↓

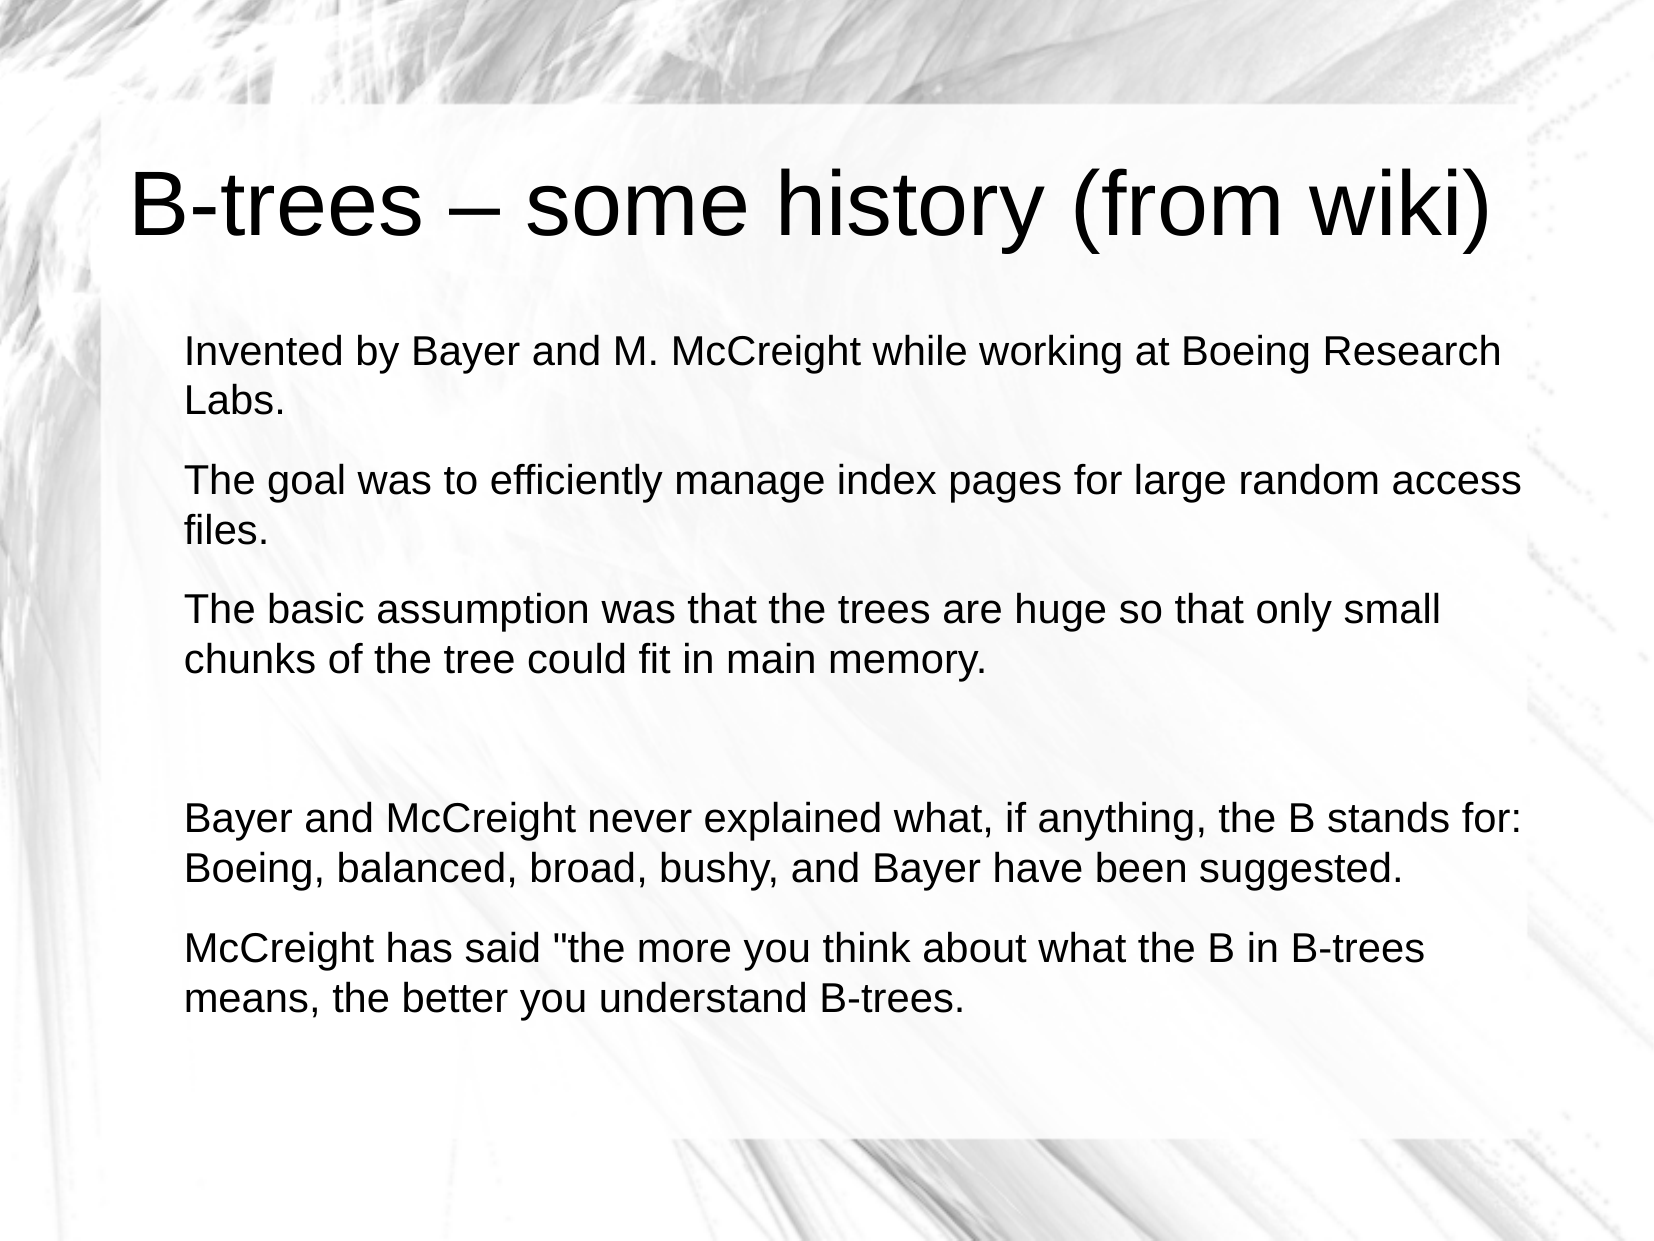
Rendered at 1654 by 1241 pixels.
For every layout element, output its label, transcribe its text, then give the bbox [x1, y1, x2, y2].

title B-trees – some history (from wiki) [118, 93, 1506, 299]
list Invented by Bayer and M. McCreight while working at Boeing Research Labs. The goal was to efficiently manage index pages for large random access files. The basic assumption was that the trees are huge so that only small chunks of the tree could fit in main memory. Bayer and McCreight never explained what, if anything, the B stands for: Boeing, balanced, broad, bushy, and Bayer have been suggested. McCreight has said "the more you think about what the B in B-trees means, the better you understand B-trees. [118, 319, 1571, 1109]
picture [0, 0, 1654, 1241]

↑

◆ **Aim of the exercise**:
What you return must be the entries above, exactly as they appear, without any pictures.

◆ **Result of the exercise**:
Rendered at 1654 by 1241 pixels.
For every layout element, output its label, transcribe its text, then give the bbox [x1, y1, x2, y2].

title B-trees – some history (from wiki) [118, 93, 1506, 299]
list Invented by Bayer and M. McCreight while working at Boeing Research Labs. The goal was to efficiently manage index pages for large random access files. The basic assumption was that the trees are huge so that only small chunks of the tree could fit in main memory. Bayer and McCreight never explained what, if anything, the B stands for: Boeing, balanced, broad, bushy, and Bayer have been suggested. McCreight has said "the more you think about what the B in B-trees means, the better you understand B-trees. [118, 319, 1571, 1109]
picture [0, 0, 1654, 1241]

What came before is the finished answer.